Sabato e domenica, 8 e 9 luglio, sarò a Valencia con il papa: sono felice di andarvi, anche perchè non ho mai visto Valencia, la ciudad del Cid Campeador! Ma sono attirato ovviamente dall’avventura conoscitiva del nuovo papa, che non è mai così viva come quando viaggia. A Roma il papa – qualsiasi papa ma soprattutto questo, che tende a nascondersi – è come coperto dalla ritualità che l’avvolge e lo riconduce, ogni momento, all’ombra dei predecessori. La visibilità papale si fa massima, invece, nelle trasferte. Allora egli è raggiungibile da ogni lato e non solo frontamente, come quando si affaccia alla finestra. Non parlo – si capisce – della sola visibilità fisica e gestuale, che è anch’essa importante: la novità delle situazioni esalta la percezione delle scelte, degli insegnamenti. Tanto più se non siamo semplicemente in attesa di capire il suo “governo”, ma se lo guardiamo come si guarda a un cristiano chiamato ad agire a nome di tutti. Ho già detto per il viaggio in Polonia (vedi i post del 25 maggio-1° giugno) che questa è la mia intenzione, quando mi applico a capire un papa. L’andata in Spagna merita il massimo d’attenzione, in quanto ci va per la famiglia e in Spagna c’è un conflitto politico su di essa più vivo che da noi. Che fa in quella situazione il cristiano che porta la responsabilità di parlare a nome di tutti? Parto con questa domanda negli occhi. A risentirci.

Dati di partenza:
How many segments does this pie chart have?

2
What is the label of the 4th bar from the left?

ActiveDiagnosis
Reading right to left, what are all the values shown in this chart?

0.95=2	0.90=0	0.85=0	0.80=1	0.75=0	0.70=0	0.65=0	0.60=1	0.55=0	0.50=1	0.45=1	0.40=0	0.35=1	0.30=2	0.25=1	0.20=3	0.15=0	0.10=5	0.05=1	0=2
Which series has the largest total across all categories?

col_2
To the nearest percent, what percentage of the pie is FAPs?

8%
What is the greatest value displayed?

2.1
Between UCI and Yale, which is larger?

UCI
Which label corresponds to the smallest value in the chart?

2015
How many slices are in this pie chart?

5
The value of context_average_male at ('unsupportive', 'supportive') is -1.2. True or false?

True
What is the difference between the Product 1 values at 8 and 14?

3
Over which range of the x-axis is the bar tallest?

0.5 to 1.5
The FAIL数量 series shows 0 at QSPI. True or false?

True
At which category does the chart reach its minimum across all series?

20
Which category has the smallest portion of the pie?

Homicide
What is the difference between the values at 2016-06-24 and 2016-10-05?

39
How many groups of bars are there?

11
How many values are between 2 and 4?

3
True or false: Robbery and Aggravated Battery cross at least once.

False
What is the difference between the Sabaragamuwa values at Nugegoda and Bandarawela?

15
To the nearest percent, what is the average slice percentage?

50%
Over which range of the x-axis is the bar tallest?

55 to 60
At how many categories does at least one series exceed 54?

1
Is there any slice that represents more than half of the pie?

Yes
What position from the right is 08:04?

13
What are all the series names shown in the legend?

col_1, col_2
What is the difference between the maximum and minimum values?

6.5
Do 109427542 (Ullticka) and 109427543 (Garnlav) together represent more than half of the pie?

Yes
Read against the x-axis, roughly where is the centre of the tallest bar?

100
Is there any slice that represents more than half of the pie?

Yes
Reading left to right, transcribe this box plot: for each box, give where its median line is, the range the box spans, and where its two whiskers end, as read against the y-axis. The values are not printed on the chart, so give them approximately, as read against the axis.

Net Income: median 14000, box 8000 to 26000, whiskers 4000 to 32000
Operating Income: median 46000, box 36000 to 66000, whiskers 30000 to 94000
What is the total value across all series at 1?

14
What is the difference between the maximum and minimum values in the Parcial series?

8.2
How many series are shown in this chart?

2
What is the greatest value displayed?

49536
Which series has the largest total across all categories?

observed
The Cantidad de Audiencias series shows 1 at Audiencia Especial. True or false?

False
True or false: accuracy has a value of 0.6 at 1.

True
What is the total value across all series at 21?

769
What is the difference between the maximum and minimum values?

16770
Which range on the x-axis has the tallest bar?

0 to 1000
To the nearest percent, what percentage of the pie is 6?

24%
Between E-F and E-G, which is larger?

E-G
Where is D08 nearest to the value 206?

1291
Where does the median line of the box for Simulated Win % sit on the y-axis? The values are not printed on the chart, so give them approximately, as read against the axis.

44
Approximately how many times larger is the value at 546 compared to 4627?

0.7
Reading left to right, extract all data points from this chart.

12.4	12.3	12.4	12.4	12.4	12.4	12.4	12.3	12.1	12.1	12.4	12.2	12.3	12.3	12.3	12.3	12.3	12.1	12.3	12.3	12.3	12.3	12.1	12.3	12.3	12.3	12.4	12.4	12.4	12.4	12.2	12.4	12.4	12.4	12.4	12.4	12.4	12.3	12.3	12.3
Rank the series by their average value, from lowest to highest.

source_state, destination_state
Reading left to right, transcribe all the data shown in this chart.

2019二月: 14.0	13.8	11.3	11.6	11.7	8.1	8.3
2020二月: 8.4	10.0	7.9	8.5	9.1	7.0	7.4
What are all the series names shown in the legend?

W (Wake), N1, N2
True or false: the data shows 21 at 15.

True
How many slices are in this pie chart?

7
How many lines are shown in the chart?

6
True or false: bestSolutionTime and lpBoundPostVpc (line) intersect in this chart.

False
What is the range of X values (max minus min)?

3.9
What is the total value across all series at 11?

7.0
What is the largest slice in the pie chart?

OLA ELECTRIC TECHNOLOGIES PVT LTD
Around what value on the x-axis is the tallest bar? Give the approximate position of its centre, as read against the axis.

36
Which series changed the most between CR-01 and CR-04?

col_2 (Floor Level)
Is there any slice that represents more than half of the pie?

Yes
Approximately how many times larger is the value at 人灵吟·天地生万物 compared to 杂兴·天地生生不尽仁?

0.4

Esercizi:
a - Secondo il testo sul viaggio del papa a Valencia, per quale ragione il papa va in Spagna?
b - Prosegui il testo sul viaggio del papa a Valencia dopo la sua ultima frase.

Risposte nell'ordine:
a - Ci va per la famiglia.

b -
A proposito di Provenzano e delle sue Bibbie (vedi post del 14 e 15 aprile, e del 4 giugno), trovo una vecchia pagina del Corriere della Sera (18 marzo 2005) dove il collega Dino Martirano ritratta Massimo Tata, 40 anni, condannato a 25 per omicidio, fine pena 2019, che lievita i tempi lunghi della sua vita rinchiusa leggendo libri per i ciechi. Lavora cioè per la collana Libro parlato dell’Unione ciechi italiani: “Prima del carcere non leggevo molto. Guidavo tutto il giorno il carro attrezzi e quando non guidavo dormivo. Poi a Rebibbia ho chiesto una Bibbia forse per raccomandarmi al Signore e ho scoperto parole e significati ai quali non mi ero mai avvicinato”. Mi chiedo come sia avvenuto che abbiano negato una Bibbia a Provenzano, dopo l’arresto. Un collega della giudiziaria mi dice: perchè in isolamento non puoi avere libri. Già, la Bibbia è un libro!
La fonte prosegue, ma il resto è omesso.